Senator Cassidy’s IHRA Crusade Is a Political Stunt, Not a Plan to Protect Jews
Senator Cassidy, Chairman of the Senate Health, Education, Labor and Pensions Committee, sent a letter to the New York City Mayor launching what he calls “oversight” into the mayor’s decision to rescind the executive order adopting the IHRA definition of antisemitism, threatening billions in federal education funding. He wants us to believe that New York City’s Jewish community became less safe the moment Mayor Zohran Mamdani rescinded that executive order. This is nonsense. And Cassidy knows it.
What Cassidy’s letter to Mamdani actually represents is not oversight—it is a politically motivated witch hunt dressed up in the language of civil rights. A senator from Louisiana, who has built his brand on “states’ rights” and limited federal government, is now demanding that New York City’s mayor explain local education policy decisions to a Senate committee. The irony would be amusing if the stakes weren’t so serious.
Let’s start with the obvious: the IHRA definition is not a security measure. It does not fund a single hate crime unit. It does not train a single campus security officer. It does not provide resources to a single synagogue in need of protection. It is, at its best, an educational tool—one that IHRA itself describes as “non-legally binding.” Treating its adoption or rescission by NYC’s government as the dividing line between safety and danger for Jewish Americans is not just wrong; it is an insult to the intelligence of the very community Cassidy claims to be defending.
If Senator Cassidy were genuinely concerned about the safety of Jewish students, he might start by looking at his own record. Has he championed the Antisemitism Response and Prevention Act, which would create a national coordinator, fund hate crime tracking, and invest in actual campus safety infrastructure? Has he pushed for full funding of the Department of Education’s Office for Civil Rights—the very agency he invokes in his letter—rather than supporting the budget cuts that have left it understaffed and overwhelmed? He has not. What he has done is write a letter, generate a press release, and call a democratically elected mayor a “socialist.” That is not leadership. That is theater.
Those of us who have previously testified before Congress on this issue know exactly how seriously its Republican members take the fight against antisemitism. Last year, Senator Cassidy’s colleague John Kennedy—another Louisiana Republican who sits on the Judiciary Committee—accused me of “dipping into my ketamine stash” during my own testimony at a hearing on combating antisemitism. This is the same Senator Kennedy who outrageously told Arab American civil rights leader Maya Berry to “hide her head in a bag” at a Senate Judiciary hearing on hate crimes. These are the people lecturing a mayor about protecting Jewish communities? Please.
The deeper hypocrisy here deserves attention. Cassidy represents a political movement that has spent decades arguing that Washington should stay out of state and local governance—particularly on education. Many of his colleagues have fought federal involvement in curriculum standards, school funding mandates, and civil rights enforcement with the rallying cry that local communities know best.

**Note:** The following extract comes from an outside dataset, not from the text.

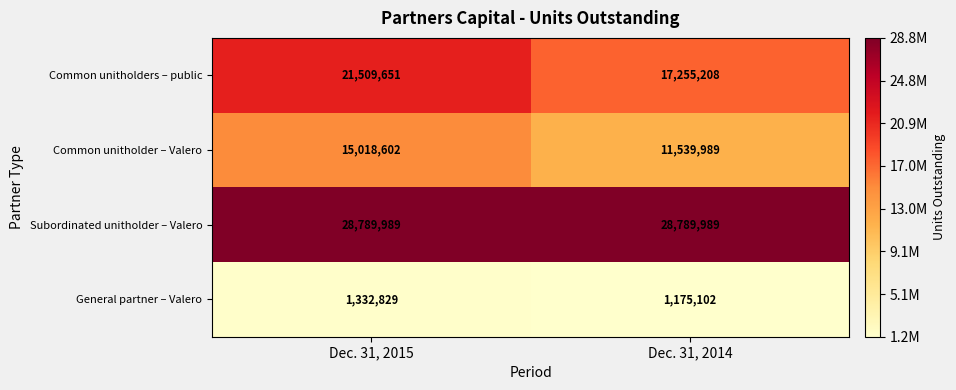

Which series has the largest total across all categories?

Subordinated unitholder – Valero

Yet when a mayor of the nation’s largest city makes a policy decision that Cassidy finds politically useful to attack, suddenly federal oversight of municipal executive orders becomes an urgent priority. You simply cannot spend your career arguing that the federal government has no business telling local schools what to do and then launch a Senate investigation the moment a city makes an educational policy choice you disagree with. Or rather, you can—but only if you are a hypocrite whose concern was never really about principles, but only about politics.

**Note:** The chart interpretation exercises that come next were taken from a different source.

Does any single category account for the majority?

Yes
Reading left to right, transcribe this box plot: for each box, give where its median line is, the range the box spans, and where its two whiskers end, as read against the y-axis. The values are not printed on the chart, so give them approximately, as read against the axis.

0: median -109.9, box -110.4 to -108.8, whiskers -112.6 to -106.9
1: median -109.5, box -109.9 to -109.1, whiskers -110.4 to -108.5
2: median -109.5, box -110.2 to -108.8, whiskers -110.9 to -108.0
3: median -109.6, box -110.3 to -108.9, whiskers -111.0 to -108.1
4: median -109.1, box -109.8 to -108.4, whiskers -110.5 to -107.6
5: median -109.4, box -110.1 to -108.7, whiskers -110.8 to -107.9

And that is precisely the problem. The weaponization of antisemitism for partisan purposes does not make Jewish Americans safer. It makes us pawns. Every time a politician or leader waves their support for the IHRA definition like a talisman, while doing nothing to address the actual mechanisms of hate—law enforcement resources, community coalitions, educational programming, mental health intervention, nonprofit security grants—they are choosing political points over protection. Jewish communities deserve better than to have their safety reduced to a talking point in someone else’s culture war. The Mayor’s recent appointment to run his office to combat antisemitism, a progressive Zionist, understands this well. The Mayor and others would be well served by listening to informed Jewish leaders like her and not partisan demagogues like Dr. Cassidy.
The deadliest attacks on American Jews were carried out by white nationalists, not by local officials who declined to adopt a particular definition. The threats Jewish students face on campus are real, but they are not addressed or resolved by hyper-politicized definitional debates. They are addressed by trained personnel, clear reporting mechanisms, institutional accountability, and the kind of comprehensive approach that requires sustained effort rather than a single press conference.
Senator Cassidy’s letter asks Mayor Mamdani many questions, but here is one question the senator must answer himself: What tangible action has he taken—beyond letters and press releases—to make Jewish Americans safer? Until he can answer that honestly, we can safely conclude that his latest oversight crusade is exactly what it appears to be: a bad-faith, cynical political exercise that exploits Jewish concerns over antisemitism, while doing nothing to address them.